Hypertension is persistent high blood pressure, where the systolic pressure above 140 mmHg and diastolic pressure above 90 mmHg (Smeltzer & Bare, 2002, volume 8 issue 2 p. 896).

Hypertension is a pressure higher than 140/90 mmHg and were classified according to degree of severity, has a range of normal blood pressure, height to malignant hypertension.

Based on the cause of hypertension is divided into two categories, namely:
  • Essential Hypertension / Hypertension Primer: of unknown origin, also called idiopathic hypertension. There are about 95% of cases. Many factors that influence it such as genetic, environmental, hyperactivity of the sympathetic nervous system, renin-angiotensin system, defects in the excretion of Na. Increased intracellular Na and Ca and the factors that increase risk, such as: obesity, alcohol, smoking and polycythemia.
  • Secondary Hypertension / Renal Hypertension. There are about 5% of cases. Known specific cause of such use of estrogen, kidney disease, renal vascular hypertension. Primary hyperaldosteronism and Cushing's syndrome, feokromusitoma, coarctation of the aorta, hypertension associated with pregnancy and others
Nanda Nursing Diagnosis for Hypertension
According to Doenges (2000: 43) nursing diagnoses that may arise are as follows:
  1. Activity intolerance related to general weakness.

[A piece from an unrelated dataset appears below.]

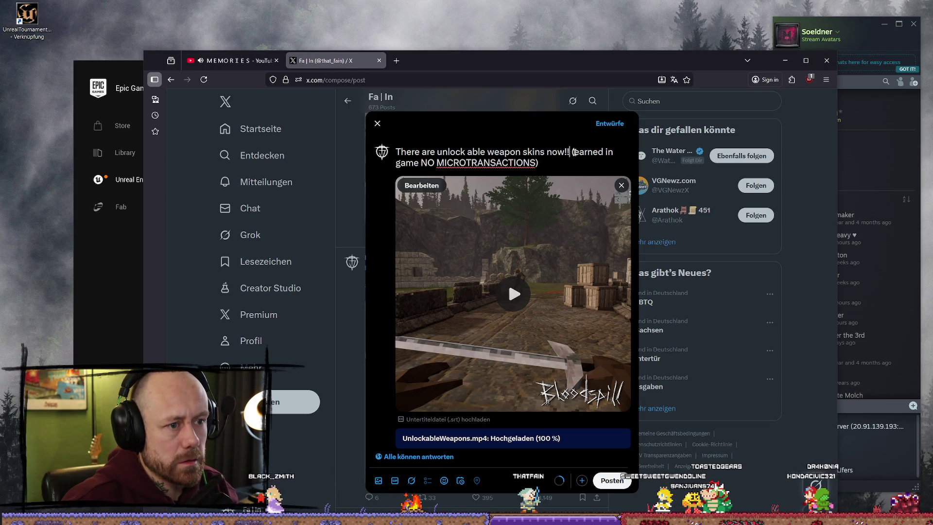
{"action": "key", "text": "Return"}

  2. Impaired sense of comfort: pain (acute), headache related to increased cerebral vascular pressure.
  3. Imbalance Nutrition: more than body requirements related to the redundant input with respect to metabolic needs.
  4. Lack of knowledge about the condition / situation, prognosis, treatment needs associated with not knowing the source of information.